2. Teile Positive Nachrichten an mindestens drei weitere Personen und erreiche möglichst viele Nachahmer / Mitmacher der Aktion.

3. Übertrage die Erfahrungen in Deine Familie bzw. Deinen persönlichen Bekanntenkreis.

Reference:
Sheeber, Lisa B., Peter Kuppens, Joann Wu Shortt, Lynn Fainsilber Katz, Betsy Davis, and Nicholas B. Allen. Depression is associated with the escalation of adolescents’ dysphoric behavior during interactions with parents. Emotion 12.5 (2012): 913-18. Print.

Ein Gedanke zu „Positive und negative Kommunikation bei ADHS und Depressionen

  • Unsinnstifter

    Kann man auch einfacher sagen.

    Wenn man einen Menschen liebt, dann redet man immer mit ihm erbaulich.
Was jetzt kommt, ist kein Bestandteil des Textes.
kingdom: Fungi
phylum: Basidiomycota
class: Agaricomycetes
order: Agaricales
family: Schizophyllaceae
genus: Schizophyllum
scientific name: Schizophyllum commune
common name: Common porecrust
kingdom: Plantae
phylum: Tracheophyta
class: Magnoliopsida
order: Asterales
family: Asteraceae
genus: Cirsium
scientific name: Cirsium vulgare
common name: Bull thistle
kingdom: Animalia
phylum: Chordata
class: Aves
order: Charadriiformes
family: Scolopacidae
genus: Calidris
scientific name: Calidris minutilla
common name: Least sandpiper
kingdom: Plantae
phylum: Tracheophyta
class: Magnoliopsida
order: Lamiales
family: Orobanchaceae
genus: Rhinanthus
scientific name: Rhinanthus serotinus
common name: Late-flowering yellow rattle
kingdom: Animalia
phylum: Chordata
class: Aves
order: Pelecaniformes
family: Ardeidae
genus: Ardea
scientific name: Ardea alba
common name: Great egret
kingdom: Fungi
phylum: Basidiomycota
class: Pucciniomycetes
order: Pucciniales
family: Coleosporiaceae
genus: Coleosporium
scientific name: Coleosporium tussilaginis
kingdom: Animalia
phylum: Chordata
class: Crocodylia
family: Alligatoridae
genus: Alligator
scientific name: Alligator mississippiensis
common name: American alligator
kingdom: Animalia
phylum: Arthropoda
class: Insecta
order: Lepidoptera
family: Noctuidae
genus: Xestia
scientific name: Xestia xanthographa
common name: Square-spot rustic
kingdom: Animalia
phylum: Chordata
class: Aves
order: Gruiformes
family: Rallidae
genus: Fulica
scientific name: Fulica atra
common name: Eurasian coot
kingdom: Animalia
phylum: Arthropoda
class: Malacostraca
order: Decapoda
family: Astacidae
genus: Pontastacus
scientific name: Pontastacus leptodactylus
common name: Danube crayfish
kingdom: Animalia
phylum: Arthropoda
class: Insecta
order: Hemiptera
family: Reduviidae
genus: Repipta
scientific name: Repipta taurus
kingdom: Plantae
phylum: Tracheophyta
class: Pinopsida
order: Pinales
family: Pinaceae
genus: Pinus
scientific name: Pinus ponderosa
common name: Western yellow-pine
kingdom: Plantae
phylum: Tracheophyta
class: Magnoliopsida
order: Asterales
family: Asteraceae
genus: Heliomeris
Man wünscht sich das es dieser Person gut geht, man will ihm den Weg zum Glück ebnen. Man lobt auch wenn man Tadeln muss. Der Tadel ist keine Strafe bzw. Strafaktion, sondern vom Wunsch getrieben, den so getadelten zu fördern, ihm Einsicht zu verschaffen und persönliches Wachstum zu ermöglichen.

    Eigentlich nicht so schwer, wenn man die natürlichen Neigungen noch nicht verloren hat. Leider treiben wir uns das oft aus in unserer heutigen Wettbewerbs-Ellbogengesellschaft.
    Das Ergebniss sind Verlust und Leiderfahrungen, die dazu beitragen, das man verbittert ist und Selbstwertkonflikte entstehen. Liebevolles Verhalten verlernt oder gar nicht mehr gelernt werden kann durch Vorbilder / Eltern & Bindungspersonen/Beziehungspersonen.